Emirates SkyCargo thinks this start-up has the potential to transform the seafood industry’s supply chain

“Traceability is ‘I want to eat Norwegian salmon and knowing that is what I am getting’. In this region where food is expensive, that’s important”.

At the beginning of September, a batch of salmon arrived in Dubai in the cargo hold of Emirates flight EK 28 from Glasgow. The shipment of Scottish salmon, destined for restaurants and consumers in the UAE, was the first that was being transported for Seafood Souq, a Dubai based start-up working on transparent and efficient sourcing of seafood, by Emirates SkyCargo, the freight division of Emirates.

Last week, the carrier said the start-up had “the potential to transform the supply chain for the seafood industry”.

Sean Dennis (fourth from left) with the Seafood Souq team. PHOTO: Seafood Souq

Lack of a central platform
In a phone call to SalmonBusiness, Seafood Souq CEO Dennis explained how his company answered the issue around the lack of a central platform which the communication and payments are made in the UAE and the Middle East.

The business to business (B2B) platform called Seafood Souq was launched in June by friends and start-up founders Ramie Murray (Middle East shellfish farm Dibba Bay Oysters), Sean Dennis (US blockchain start-up Loyyal), Denis Konoplev (UK-based AI platform Disperse) and Sheikh Fahim Al Qasimi (UAE corporate advisor at investment firm AQ&P and the department of government relations for the Emirate of Sharjah).

Dennis – who previously had a blockchain company that worked with tech giants IBM – explained that the idea for the marketplace was driven out of his oyster farm owning co-founders’ frustration with the fragmented and very time-consuming sales process.

Buyers
“Seafood Souq helps producers, as well as sellers in different regions, target and communicate with their eventual buyers. You spend a long time on the phone or on email – we’ve made it easier for those guys to get on a single platform – to go through the single discovery phase in a far more efficient manner,” explained Dennis.

Users of the site include buyers for restaurants, hotels, supermarkets, catering groups, meal service plans and events companies.

Buyers can buy from suppliers like Mowi, dealing directly with them, or through regional distributors on our platform which creates an enormous amount of data and information available to that user through Seafood Souq for example on their order volumes and pricing trends.

The core aim of Seafood Souq is to provide access to product and price discovery of fresh products in the quickest possible time by connecting customers to suppliers and allowing produce to be dispatched on the day that the order is received.

Salmon
By connecting buyers and sellers direct especially, Dennis said that they have full cold chain overview or visibility that can be communicated to eventual buyers as well. For example, when a salmon is picked up from a farmer in Norway, its entire journey – first, middle and last – is tracked. “We then have oversight of the last mile as well – from runway to delivery to that buyer through IoT connected vans containing the cold chain throughout.
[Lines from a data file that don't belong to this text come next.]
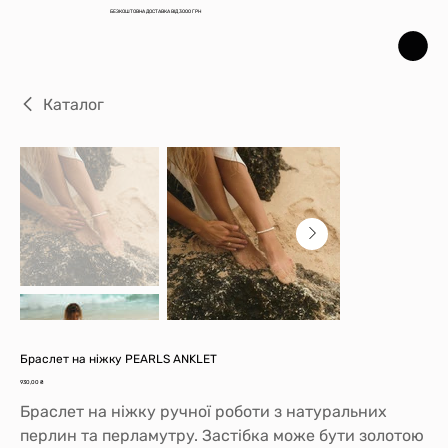
БЕЗКОШТОВНА ДОСТАВКА ВІД 3000 ГРН
Каталог
Браслет на ніжку PEARLS ANKLET
Ціна
930,00 ₴
Браслет на ніжку ручної роботи з натуральних
перлин та перламутру. Застібка може бути золотою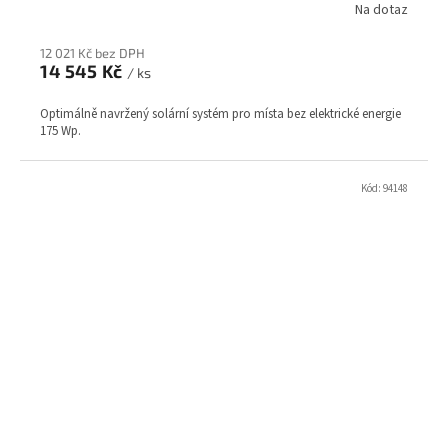
Na dotaz
12 021 Kč bez DPH
14 545 Kč
/ ks
Optimálně navržený solární systém pro místa bez elektrické energie
175 Wp.
Kód:
94148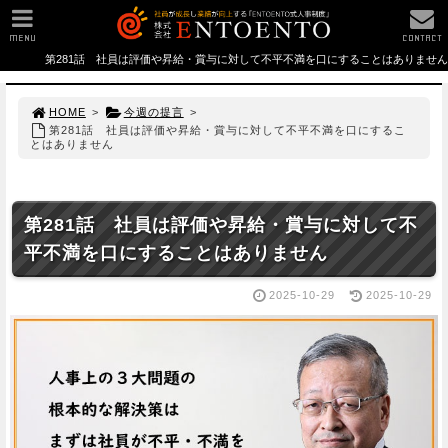
MENU
CONTACT
第281話 社員は評価や昇給・賞与に対して不平不満を口にすることはありません
HOME
>
今週の提言
>
第281話 社員は評価や昇給・賞与に対して不平不満を口にするこ
とはありません
第281話 社員は評価や昇給・賞与に対して不
平不満を口にすることはありません
2025-10-29
2025-10-29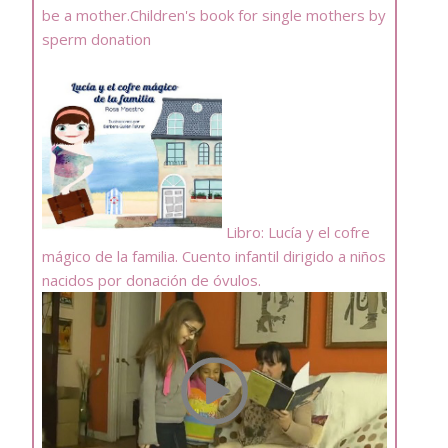
be a mother.Children's book for single mothers by
sperm donation
Libro: Lucía y el cofre
mágico de la familia. Cuento infantil dirigido a niños
nacidos por donación de óvulos.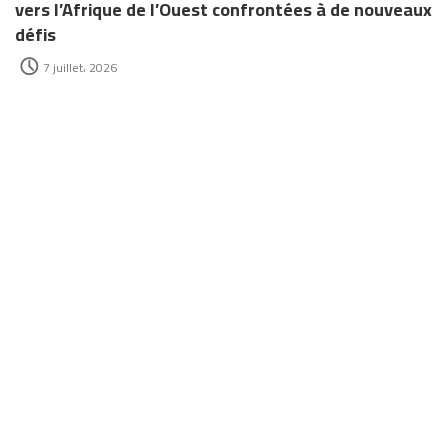
vers l’Afrique de l’Ouest confrontées à de nouveaux
défis
7 juillet، 2026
From the consumer’s perspective, it’s for them to know that their salmon has been kept in the conditions that it should be”.
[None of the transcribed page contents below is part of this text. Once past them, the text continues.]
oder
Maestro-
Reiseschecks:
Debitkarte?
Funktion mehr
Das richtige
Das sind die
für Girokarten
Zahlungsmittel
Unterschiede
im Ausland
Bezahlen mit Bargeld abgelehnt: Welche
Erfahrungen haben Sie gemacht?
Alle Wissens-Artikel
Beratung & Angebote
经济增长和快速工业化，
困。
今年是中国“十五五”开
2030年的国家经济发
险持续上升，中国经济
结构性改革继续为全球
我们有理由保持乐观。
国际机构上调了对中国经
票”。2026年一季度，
Important especially in the UAE where summer temps are upwards of 50 degrees in normal areas, whereas on a runway it can be 20 degrees hotter.

Group buying
Dennis explained that lack of transparency and information in the seafood chain was a driver. “We are in an industry that is historically difficult to track the authenticity or provenance of the product and therefore it has been difficult to pinpoint where things go wrong. Traceability is “I want to eat Norwegian salmon and knowing that is what I am getting”. In this region where food is expensive, that’s important”.
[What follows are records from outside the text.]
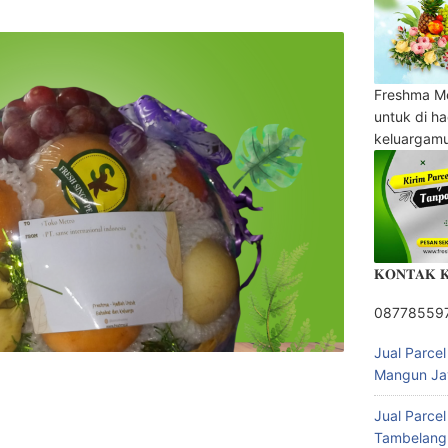
Freshma M
untuk di h
keluargam
𝐊𝐎𝐍𝐓𝐀𝐊 
08778559
Jual Parce
Mangun Ja
Jual Parce
Tambelang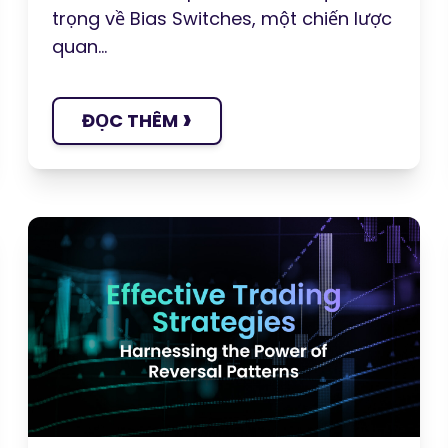
trọng về Bias Switches, một chiến lược
quan...
›
ĐỌC THÊM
Any buyers of seafood no matter what size is able to communicate through the platform rather than having to make phone calls, emails and whatsapps etc. “For someone who wants to buy 5-10 kilos of salmon for example – that will be difficult without a group buying functionality, to buy direct from the source, that is. Therefore, distributors are a key player on the platform, and Seafood Souq aims to streamline their business development and customer servicing needs through the provision of this marketplace to communicate and transact with their buyers,” added the CEO.